## [À FAIRE]
Traduisez en anglais cette phrase du texte sur la natation en eau libre à Conakry : « Nous avons 300 kilomètres de côtes, de grands fleuves, nous sommes le château d’eau de l’Afrique de l’Ouest, et naturellement les gens nagent. »

Pour sa première édition en eau libre, Conakry abrite la Coupe d’Afrique de nations. Ce vendredi, lors du lancement de la compétition réunissant douze pays africains, le ministre des sports a assuré que la Guinée est prête à accueillir des rencontres sportives.
‘’Il faut commencer à s’habituer. D’habitude, c’est nous qui partons, mais nous commençons à organiser des compétitions depuis 2024. Et cela nous permet de renforcer notre capacité. En termes d’accueil, nous avons compris que pour faire venir au moins 150 personnes, il faut améliorer la question des visas, nos capacités hôtelières et organisationnelles, surtout en ce qui concerne la sécurité. Tout cela nous rassure que notre pays est prêt. C’est pourquoi, nous sommes très contents que cela se passe en Guinée’’, se réjouit le ministre des sports.
Saluant les autorités de la transition, qui, selon lui, œuvrent pour que ‘’la destination Guinée soit une destination promue’’, Bogola Haba souligne que ‘’qui parle aussi de la Guinée parle des îles. C’est pour ça que c’est la 2ᵉ fois que nous organisons sur les îles. L’année 2024, c’était sur Tamara avec les randonnées pédestres. Et maintenant sur l’île de Soro avec la natation. C’est déjà une très bonne chose que les îles puissent recevoir au moins deux compétitions internationales par an’’.
Maintenant, affirme-t-il, ‘’que ce soit en eau libre ou en piscine, nous savons que nous avons un gros retard en termes d’infrastructures, d’encadrement et tout. Mais ce qui est très intéressant, c’est que nous-mêmes avons décidé de promouvoir la natation en eau libre. Parce que la Guinée a un grand potentiel sur ce plan. Nous avons 300 kilomètres de côtes, de grands fleuves, nous sommes le château d’eau de l’Afrique de l’Ouest, et naturellement les gens nagent. Mais, il est question de les transformer en professionnels et de les amener à aller compétir. C’est ce que nous allons faire. Pour le faire, il faut se comparer aux meilleurs comme l’Égypte, l’Afrique du Sud, le Nigéria, le Maroc et le Sénégal’’.

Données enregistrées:
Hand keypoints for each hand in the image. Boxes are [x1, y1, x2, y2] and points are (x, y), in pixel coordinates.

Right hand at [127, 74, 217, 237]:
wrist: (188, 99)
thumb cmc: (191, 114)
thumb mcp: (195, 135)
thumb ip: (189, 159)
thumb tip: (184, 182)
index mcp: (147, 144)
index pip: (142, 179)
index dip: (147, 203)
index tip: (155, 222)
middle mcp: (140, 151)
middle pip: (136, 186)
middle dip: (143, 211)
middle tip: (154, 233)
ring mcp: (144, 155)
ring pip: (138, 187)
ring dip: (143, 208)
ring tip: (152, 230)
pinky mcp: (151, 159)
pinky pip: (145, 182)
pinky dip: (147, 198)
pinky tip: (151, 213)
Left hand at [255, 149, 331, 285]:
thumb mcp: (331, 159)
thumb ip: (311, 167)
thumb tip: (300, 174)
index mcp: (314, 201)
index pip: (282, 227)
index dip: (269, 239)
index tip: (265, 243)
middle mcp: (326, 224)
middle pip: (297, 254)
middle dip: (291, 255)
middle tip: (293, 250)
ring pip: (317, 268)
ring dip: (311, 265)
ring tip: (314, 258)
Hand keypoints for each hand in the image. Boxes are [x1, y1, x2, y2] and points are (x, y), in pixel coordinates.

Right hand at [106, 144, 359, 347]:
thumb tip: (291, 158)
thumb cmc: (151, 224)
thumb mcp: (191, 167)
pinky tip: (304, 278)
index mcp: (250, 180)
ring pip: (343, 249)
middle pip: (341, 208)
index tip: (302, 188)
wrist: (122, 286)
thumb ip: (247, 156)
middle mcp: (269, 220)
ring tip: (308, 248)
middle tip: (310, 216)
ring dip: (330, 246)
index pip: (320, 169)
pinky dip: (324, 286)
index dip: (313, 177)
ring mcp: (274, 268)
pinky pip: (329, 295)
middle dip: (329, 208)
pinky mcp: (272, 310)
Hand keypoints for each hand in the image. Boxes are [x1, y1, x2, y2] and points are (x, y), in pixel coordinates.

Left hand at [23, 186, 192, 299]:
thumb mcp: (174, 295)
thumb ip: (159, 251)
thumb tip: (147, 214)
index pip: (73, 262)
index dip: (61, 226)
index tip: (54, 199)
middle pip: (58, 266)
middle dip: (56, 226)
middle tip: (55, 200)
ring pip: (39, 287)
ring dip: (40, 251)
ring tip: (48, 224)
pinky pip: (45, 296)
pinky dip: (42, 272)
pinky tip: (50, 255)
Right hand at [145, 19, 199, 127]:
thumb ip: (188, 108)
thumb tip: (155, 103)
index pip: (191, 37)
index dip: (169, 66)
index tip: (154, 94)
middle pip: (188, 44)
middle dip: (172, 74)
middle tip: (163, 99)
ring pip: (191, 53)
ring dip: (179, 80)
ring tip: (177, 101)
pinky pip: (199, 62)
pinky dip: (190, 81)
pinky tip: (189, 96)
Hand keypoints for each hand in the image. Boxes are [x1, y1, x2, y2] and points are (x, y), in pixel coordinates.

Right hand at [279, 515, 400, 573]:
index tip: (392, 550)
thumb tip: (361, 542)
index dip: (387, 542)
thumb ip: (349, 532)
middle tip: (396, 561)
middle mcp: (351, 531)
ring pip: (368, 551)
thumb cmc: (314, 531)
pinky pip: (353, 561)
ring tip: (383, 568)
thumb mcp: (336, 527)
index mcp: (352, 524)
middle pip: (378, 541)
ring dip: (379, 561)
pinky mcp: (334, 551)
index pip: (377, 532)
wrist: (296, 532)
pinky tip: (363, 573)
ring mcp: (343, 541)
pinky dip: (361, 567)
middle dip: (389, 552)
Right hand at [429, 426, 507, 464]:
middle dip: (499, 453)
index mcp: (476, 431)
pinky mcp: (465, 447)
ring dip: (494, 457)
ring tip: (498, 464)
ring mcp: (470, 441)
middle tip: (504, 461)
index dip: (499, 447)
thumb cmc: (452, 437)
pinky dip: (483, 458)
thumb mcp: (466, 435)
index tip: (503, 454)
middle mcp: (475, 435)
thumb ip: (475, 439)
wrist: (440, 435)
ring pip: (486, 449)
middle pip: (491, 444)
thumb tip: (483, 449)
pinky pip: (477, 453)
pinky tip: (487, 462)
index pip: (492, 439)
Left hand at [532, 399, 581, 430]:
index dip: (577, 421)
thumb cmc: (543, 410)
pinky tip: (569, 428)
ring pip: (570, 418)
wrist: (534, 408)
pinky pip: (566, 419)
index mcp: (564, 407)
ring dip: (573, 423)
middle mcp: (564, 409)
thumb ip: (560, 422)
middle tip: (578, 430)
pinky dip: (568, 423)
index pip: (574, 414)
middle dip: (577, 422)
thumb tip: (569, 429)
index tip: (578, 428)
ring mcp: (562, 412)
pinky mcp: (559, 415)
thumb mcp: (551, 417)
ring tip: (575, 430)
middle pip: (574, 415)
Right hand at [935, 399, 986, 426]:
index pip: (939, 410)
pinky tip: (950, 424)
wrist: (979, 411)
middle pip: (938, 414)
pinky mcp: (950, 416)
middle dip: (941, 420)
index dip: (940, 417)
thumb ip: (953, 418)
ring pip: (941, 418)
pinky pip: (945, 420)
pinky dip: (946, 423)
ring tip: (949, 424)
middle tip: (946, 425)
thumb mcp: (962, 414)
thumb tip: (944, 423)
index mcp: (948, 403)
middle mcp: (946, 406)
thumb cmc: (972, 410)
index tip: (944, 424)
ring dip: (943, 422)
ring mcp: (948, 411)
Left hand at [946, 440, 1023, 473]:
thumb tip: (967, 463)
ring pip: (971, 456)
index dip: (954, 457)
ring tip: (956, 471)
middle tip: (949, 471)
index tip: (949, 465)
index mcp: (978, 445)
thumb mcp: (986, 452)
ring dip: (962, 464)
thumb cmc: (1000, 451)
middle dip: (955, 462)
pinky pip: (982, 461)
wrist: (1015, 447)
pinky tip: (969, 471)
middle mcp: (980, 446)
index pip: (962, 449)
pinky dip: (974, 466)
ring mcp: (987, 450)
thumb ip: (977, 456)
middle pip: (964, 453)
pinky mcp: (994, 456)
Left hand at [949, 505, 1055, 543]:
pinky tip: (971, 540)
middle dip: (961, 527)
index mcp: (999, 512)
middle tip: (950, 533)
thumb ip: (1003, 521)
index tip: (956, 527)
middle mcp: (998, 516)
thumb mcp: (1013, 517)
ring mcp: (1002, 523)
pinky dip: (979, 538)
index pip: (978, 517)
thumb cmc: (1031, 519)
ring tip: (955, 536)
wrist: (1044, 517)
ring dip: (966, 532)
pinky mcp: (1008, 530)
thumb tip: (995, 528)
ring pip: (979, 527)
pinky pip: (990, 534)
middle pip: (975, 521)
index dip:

## [RÉPONSE]
We have 300 kilometers of coastline and large rivers, we are the water tower of West Africa, and people naturally swim.